Replace distfiles.g.o and bouncer.g.o with a new service redirector.g.o, that solves the problems of both old service, due to their large overlap.

Non-objectives

Replace distfiles.g.o with a CDN service
- This may happen in parallel in future, but very high bandwidth costs should be considered
Replace with a caching proxy that serves distfiles from a LRU cache
- High bandwidth cost and hosting costs

Problems

bouncer.g.o needs many things fixed:
- Bouncer is very obsolete and not maintained upstream
- Bouncer DID do a good job checking w/ HTTP HEAD requests that files existed before redirecting users to them.
- Bouncer itself has a very high latency from some parts of the world.
- Prior Bouncer replacement attempts were a failure
  - Mirrorbrain is tightly coupled with Apache and has specific requirements for mirrors to run checks locally
- Configuration for bouncer does not scale:
  - Mirror configuration manual & painful
  - File configuration painful

distfiles.g.o needs many things fixed:
- How it works: distfiles.g.o is run as a DNS-round robin, with a small subset of Gentoo mirrors that agreed to respond to HTTP Vhost requests for Host: distfiles.gentoo.org.
- Despite the name, it serves distfiles, releases, experimental, snapshots
- Performance is terrible: very small set of mirrors involved
- SSL:
  - HTTPS is becoming mandatory in Browsers, breaking access to http://distfiles.gentoo.org
  - Unless we provide & maintain SSL certificates for each participating mirrors, the service will break in the near future.

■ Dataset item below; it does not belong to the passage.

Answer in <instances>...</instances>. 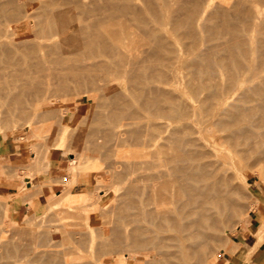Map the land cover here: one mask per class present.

Mirrors have indicated an unwillingness to raise their maintenance cost.

User story

A user should be able to use a single service that can redirect to a local mirror for fetching distfiles, releases, snapshots exist.

Requirements

Redirector

Lightweight on-demand HTTP redirection
Scale-to-zero required

Checker

checking objects:
- validate existence of objects: most important
- validate size of objects: important
- validate content of objects: not important, other validation paths exist
- validate non-existence of old objects: least important, mirrors sometimes delete at a slower rate
- re-validate prior objects

Able to efficiently check large numbers of objects on every mirror
- distfiles: ~73000 files, ~73000 symlinks-to-files, ~300 directories
- releases,experimental,snapshots: ~2400 files, 350 directories, ~70 symlinks-to-files, ~80 symlinks-to-directory

Able to handle a large number of mirrors
- ~60 mirrors (excluding protocol differences)
- ~155 different mirror access points (~40 ftp, ~60 http, ~30 https, ~25 rsync)

Proposal

TL;DR: Run a service at CDN-edge-like locations that generates HTTP temporary redirects to objects, with a backing service that checks existence.

Leader:
- Populate storage w/ expected state of all objects
- Fields:
  - Name/Path
  - Type (file/symlink**/directory)
  - Size
  - Mtime
  - Optional: Checksums (**etag format for some mirrors, expensive to check)
- Retain knowledge of old objects, do not delete
- Probably runs on the master distfiles central node w/ emirrordist

Checker:
- Concept: fetch metadata for every object and compare to expected state
- Run HTTP or rsync requests for every object.
  - HTTP HEAD must be done for every object. HTTP Pipelining will have large benefits here.
  - rsync -n: should be able to just run for the entire mirror in one pass and parse output.
- Must: Prioritize checking new objects on all mirrors
- Should: Run checkers regionally/close to each mirror, because checks are latency-bound

Redirection Data Builder:
- For each region, build a redirection map, object -> nearest mirror(s)
- Rebuild maps on some regular cadence (hourly?)

Storage:
- Store check data
- Store redirection maps

Redirector:
- Run using AWS Lambda@Edge OR OpenFaaS at many points (prefer Lambda@Edge for better scaling & locality)
- Load redirection map for that region
- If object is known in map, pick one of the valid mirrors in that region to send traffic to
  - Valid: object exists on that mirror && mirror online
- If object is not known in map, redirect to special fallback host
- Maybe: rank mirrors?
- Maybe: set headers for caching proxies to not cache the redirect?